This paper started with a brief review of the chemical and physical factors associated with the deterioration of paper. It then combined them with several assumptions approximations and definitions to obtain an isoperm–a quantitative graphical measure of relative permanence. Graphs were then used to describe and analyze a number of situations and systems. The aim of the paper is to provide a language or device that aids understanding and communication of preservation issues and assists in making preservation management decisions.

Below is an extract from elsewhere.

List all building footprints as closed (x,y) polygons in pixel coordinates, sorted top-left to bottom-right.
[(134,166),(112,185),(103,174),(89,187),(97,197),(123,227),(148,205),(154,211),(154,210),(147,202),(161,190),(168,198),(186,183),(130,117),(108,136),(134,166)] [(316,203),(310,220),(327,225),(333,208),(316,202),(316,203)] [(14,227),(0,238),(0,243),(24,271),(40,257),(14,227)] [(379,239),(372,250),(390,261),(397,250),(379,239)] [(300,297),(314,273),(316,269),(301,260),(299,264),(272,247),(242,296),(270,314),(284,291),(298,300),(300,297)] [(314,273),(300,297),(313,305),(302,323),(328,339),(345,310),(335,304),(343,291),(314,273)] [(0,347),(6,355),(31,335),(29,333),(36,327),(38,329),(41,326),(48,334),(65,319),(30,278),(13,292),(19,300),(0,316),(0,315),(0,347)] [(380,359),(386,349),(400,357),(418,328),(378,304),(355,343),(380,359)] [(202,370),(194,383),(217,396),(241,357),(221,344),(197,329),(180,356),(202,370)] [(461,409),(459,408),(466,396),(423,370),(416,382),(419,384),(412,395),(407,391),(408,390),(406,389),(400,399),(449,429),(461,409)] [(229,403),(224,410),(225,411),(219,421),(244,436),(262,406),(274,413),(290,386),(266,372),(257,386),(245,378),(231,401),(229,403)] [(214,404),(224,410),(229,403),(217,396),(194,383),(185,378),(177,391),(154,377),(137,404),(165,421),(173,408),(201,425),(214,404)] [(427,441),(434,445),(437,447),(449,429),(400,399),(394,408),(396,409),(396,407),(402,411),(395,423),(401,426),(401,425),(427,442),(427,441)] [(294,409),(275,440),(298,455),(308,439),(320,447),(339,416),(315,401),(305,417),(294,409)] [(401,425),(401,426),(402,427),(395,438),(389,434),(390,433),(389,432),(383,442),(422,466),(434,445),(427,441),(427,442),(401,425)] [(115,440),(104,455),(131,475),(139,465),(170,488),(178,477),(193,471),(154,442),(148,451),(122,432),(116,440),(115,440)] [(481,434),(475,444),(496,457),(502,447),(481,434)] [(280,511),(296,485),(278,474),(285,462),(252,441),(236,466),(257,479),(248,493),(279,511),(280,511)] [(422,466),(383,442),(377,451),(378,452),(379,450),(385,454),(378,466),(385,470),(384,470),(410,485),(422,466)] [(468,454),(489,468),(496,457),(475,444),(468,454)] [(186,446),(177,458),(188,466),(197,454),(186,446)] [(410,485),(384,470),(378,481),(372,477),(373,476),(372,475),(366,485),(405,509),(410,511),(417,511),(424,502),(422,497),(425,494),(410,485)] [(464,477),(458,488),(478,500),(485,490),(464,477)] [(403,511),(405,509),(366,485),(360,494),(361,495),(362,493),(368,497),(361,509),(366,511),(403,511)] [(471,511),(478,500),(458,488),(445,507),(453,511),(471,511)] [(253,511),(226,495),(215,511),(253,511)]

Studies to refine the isoperm method by measuring values for larger numbers and types of paper are underway. More detailed information about the relationship of relative humidity to moisture content and deterioration rate is being gathered as is information on the effects of relative humidity and temperature cycling. The extension of the isoperm concept to other media such as magnetic tape, textiles, and film is being undertaken; as mentioned earlier, application to film already has been made by the Image Permanence Institute.
An earlier analysis of the effects of deacidification and paper strengthening upon paper permanence is also relevant. Deacidification, like environmental control, fundamentally produces life extension by reducing the rate of chemical deterioration. The analysis not only quantifies the consequences of deacidification but describes the powerful synergistic effects of combining different modes of reducing the deterioration rate, for example, a 3x reduction from environmental change combined with a 4x life extension from deacidification of acidic papers results in a 12x increase in permanence.
In a more speculative vein, it appears that preservation and preservation management may be entering a stage of development when quantitative analysis techniques and models can be used to help make preservation management decisions. We may be seeing the formation of a discipline or sub-discipline with the term Preservation Metrics–rather like Econometrics in economics. Isoperms may be one of the measures that will be found useful in preservation metrics.